If you are an SME selecting an MSP:
Ask them questions that assess their alignment with Blueprint’s Foundational Controls like…
- Can you walk me through what happens if we get hit with ransomware? Who do I call, and what are the first three things you’ll do? (17.3)
- How will you help us establish and maintain a secure configuration process for our…
- Enterprise enterprise assets and software? (4.1)
- Network infrastructure? (4.2)
- What’s your process for managing our user accounts when someone joins or leaves the company? (6.1, 6.2)
- How will you help us establish and maintain a process for…
- Vulnerability management? (7.1)
- Remediation? (7.2)
- How do you handle security patches? Do I need to approve them, or do they happen automatically?
- How quickly can you restore our systems if we get attacked? (11.1)
- Are our backups isolated from our network? Can you show me evidence? (11.4)
- Have you tested their availability?
- Do you maintain an inventory of all our…
- Devices? (1.1)
- Software? (2.1)
- Accounts? (5.1)
- What is your process for prioritizing and implementing MFA on applications, accounts, and services? (6.3, 6.4, 6.5)

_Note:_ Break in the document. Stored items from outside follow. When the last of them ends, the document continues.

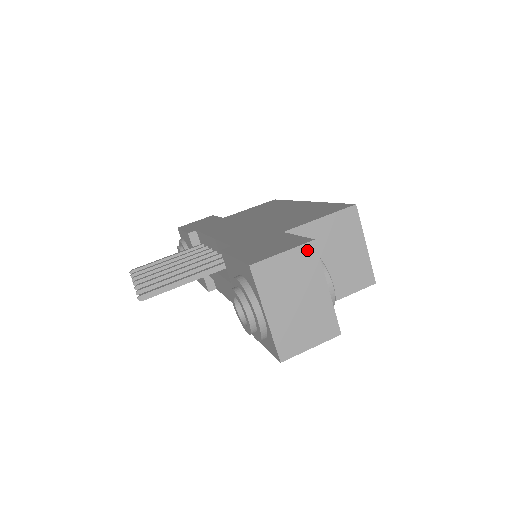
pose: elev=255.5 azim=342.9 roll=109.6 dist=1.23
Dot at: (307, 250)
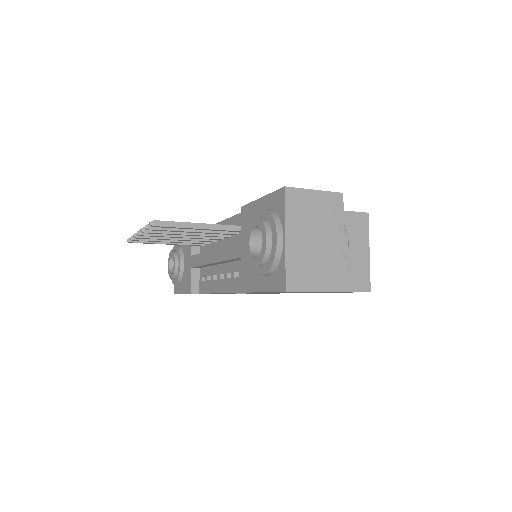
Dot at: (335, 198)
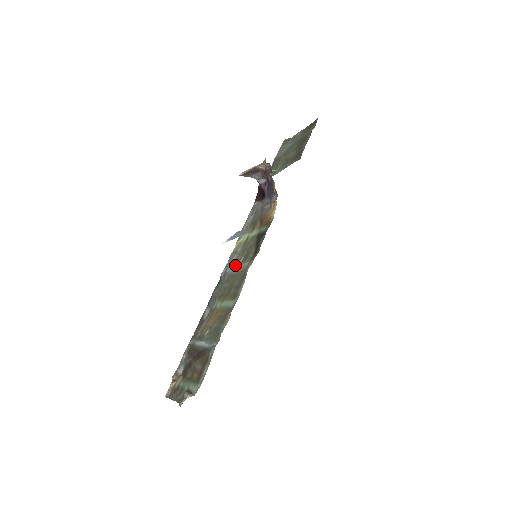
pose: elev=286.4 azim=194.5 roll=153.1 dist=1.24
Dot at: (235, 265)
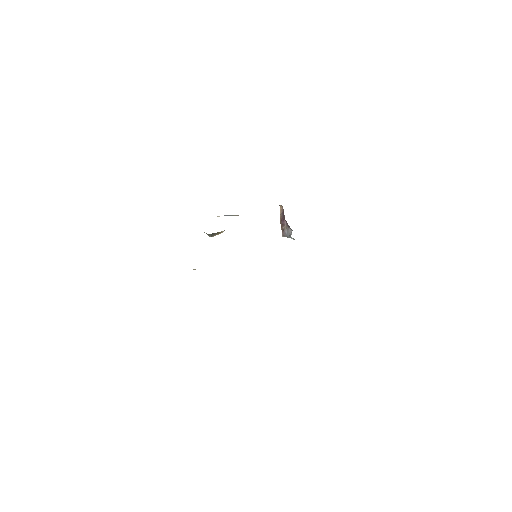
Dot at: occluded
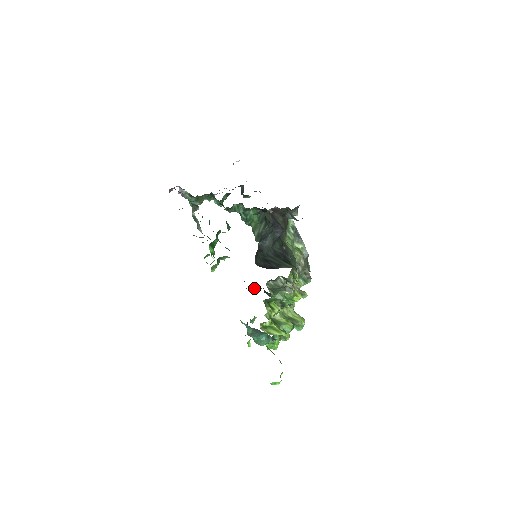
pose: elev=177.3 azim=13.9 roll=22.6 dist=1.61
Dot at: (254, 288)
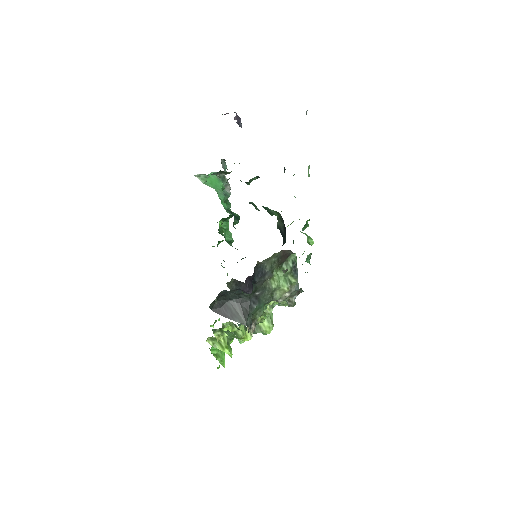
Dot at: occluded
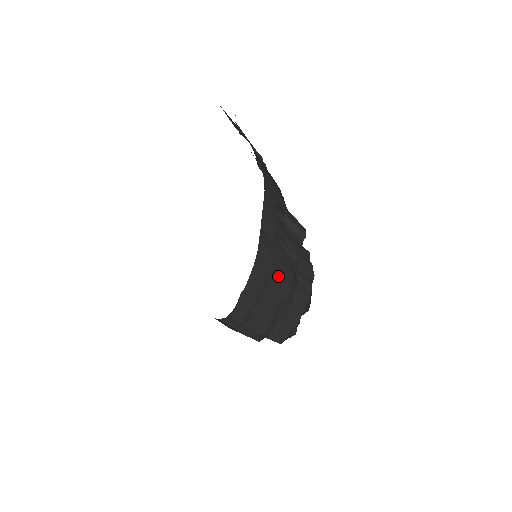
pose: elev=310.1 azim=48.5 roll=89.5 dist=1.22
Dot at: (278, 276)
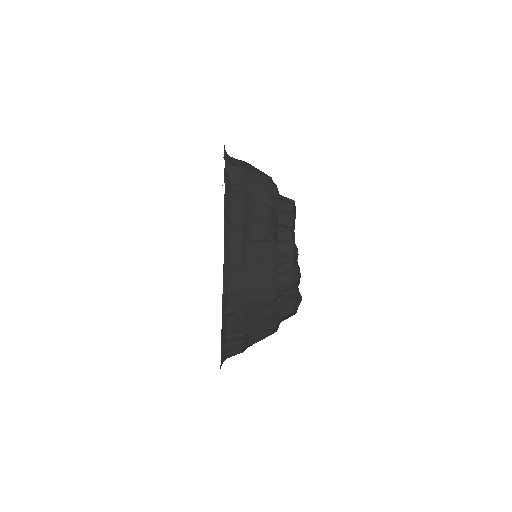
Dot at: (256, 297)
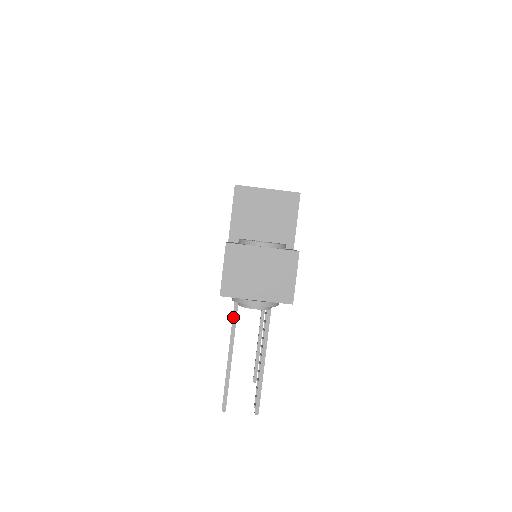
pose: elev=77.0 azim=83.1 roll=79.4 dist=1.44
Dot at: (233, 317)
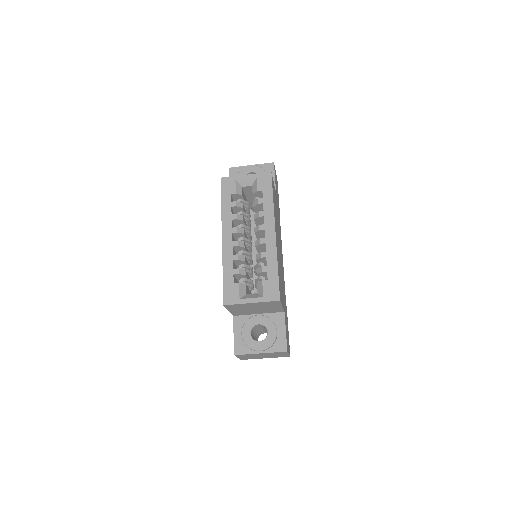
Dot at: occluded
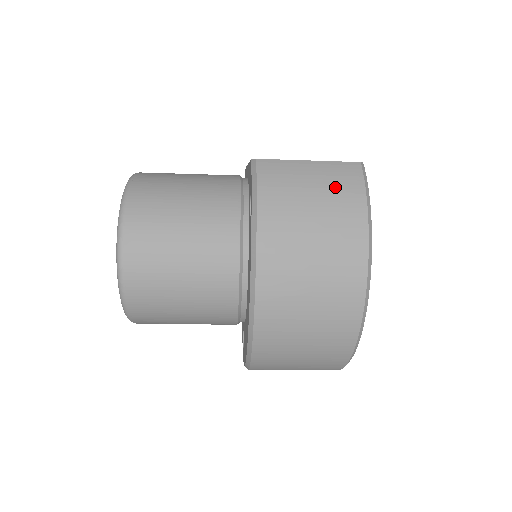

Thankfully for SMEs with fewer than 5 IT staff, cybersecurity governance doesn’t require a compliance department or a CISO. However, it does require documented processes for several basic questions about what you’re protecting, how you’re protecting it, who can access it, and what happens when things go wrong.
The Blueprint’s remapping to NIST CSF 2.0 highlights that these Foundational Safeguards in Govern and Identify represent documented processes that can determine whether your business survives a ransomware attack or becomes another cautionary story for the infosec community. Start with one Safeguard, document what you already know, and build from there, because the best time to establish cybersecurity governance is before you need it.